BMO plans C$2 Billion MBS deal that could pioneer a new market

Bank of Montreal is bundling uninsured residential mortgages into bonds in what could be the start of a new financing market for Canadian banks as the government scales back its support for home loans.

The Toronto-based lender is planning to sell debt backed by nearly C$2 billion ($1.5 billion) of prime uninsured mortgages. That's a new development in a country where big banks have historically packaged government-insured mortgages into bonds.

If the Bank of Montreal deal is successful, other Canadian banks may follow its lead, providing banks with more financing to keep making mortgages, said Marc Goldfried, chief investment officer at Canoe Financial. The net result may be that housing prices in Canada keep rising.

"Right now the banks don't have any other way to fund it, so there's probably some form of internal limit on this kind of mortgage financing they'll do," Goldfried said by phone from Toronto.

But the Bank of Montreal deal may find headwinds, said Paul Gardner, partner and portfolio manager at Avenue Investment Management Inc. Canada last year tightened access to the federal insurance to help tamp down rapid home price growth in areas like Toronto and Vancouver. The federal government or Ontario could craft more legislation to cool the housing market, Gardner said.

The province's finance minister is considering a foreign-buyers tax like the one that helped cool home prices in Vancouver. Canadian finance minister Bill Morneau, Ontario finance minister Charles Sousa, and Mayor John Tory are meeting in Toronto Tuesday to discuss the housing market in the Greater Toronto Area.

"Residential mortgages, my God, it's the last thing you want to invest in right now," Gardner said by phone from Toronto. "When the capital markets are flush with cash, it makes sense that they would try at least to issue this stuff."

Gardner said has not looked at these particular securities.

Canadian banks have used covered bond programs and asset-backed commercial paper programs to securitize mortgages that do not carry government insurance, but have yet to issue term residential mortgage-backed securities unless they were through a government-sponsored program.

The Bank of Montreal bond is backed by C$1.96 billion of prime residential mortgages, more than half of which are in Ontario and Quebec, according to a Moody's presale report. Around 95% of the securities in the transaction will be rated Aaa. The lowest rated portion will be B2, and there is a nonrated portion as well, the bond grader said. Representatives for Bank of Montreal were not immediately available for comment.

"This is a really unique deal in the Canadian market," Richard Hunt, an analyst at Moody's Investors Service who rated the deal, said in an interview. "Given the pent-up demand that we think is out there on the part of banks and nonbanks to have a vehicle to fund their residential mortgages, to have an RMBS market, we think this could be a significant transaction."

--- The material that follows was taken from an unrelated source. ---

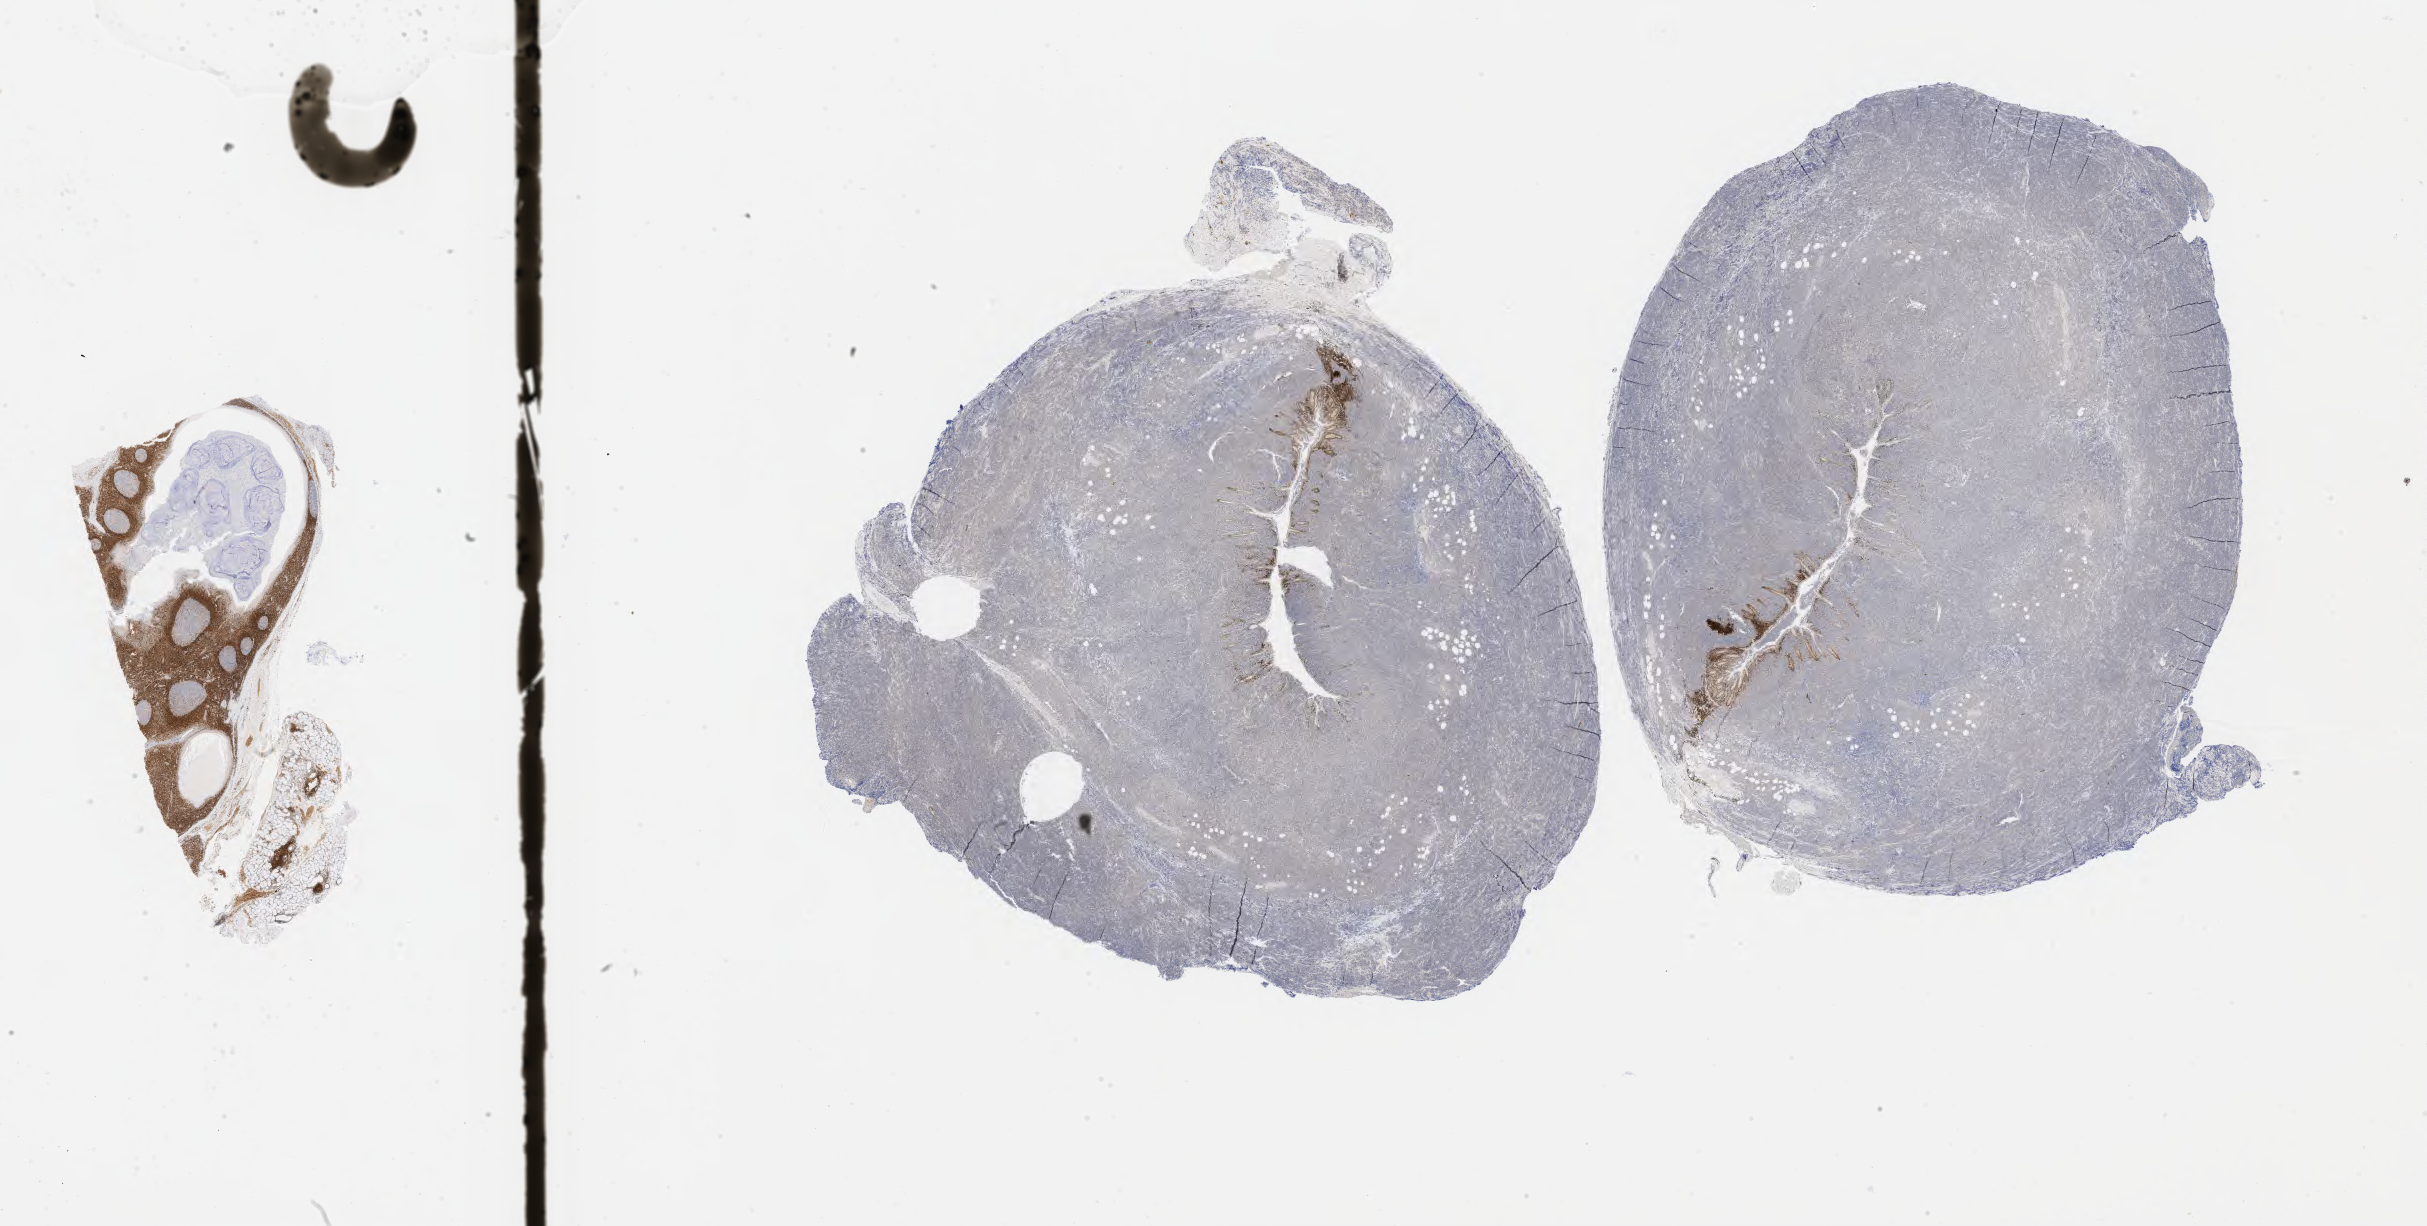
IHC for BCL2, whole-slide image, a low-resolution overview of the entire scanned area, about 39.3 x 19.8 mm, specimen: tumor tissue. Male patient, aged 63.
Diagnosis: Diffuse large B-cell lymphoma, NOS.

The bank will offer to renew the mortgage loans at the end of their term if the borrower is not in default, and if the borrower satisfies the bank's underwriting criteria at the time, which mitigates some of the risk of borrowers not being able to refinance. Canadian mortgage loans generally have a five-year term, and borrowers pay down their principal at a 25- to 30-year pace meaning they usually have to refinance a significant portion of their loan every five years.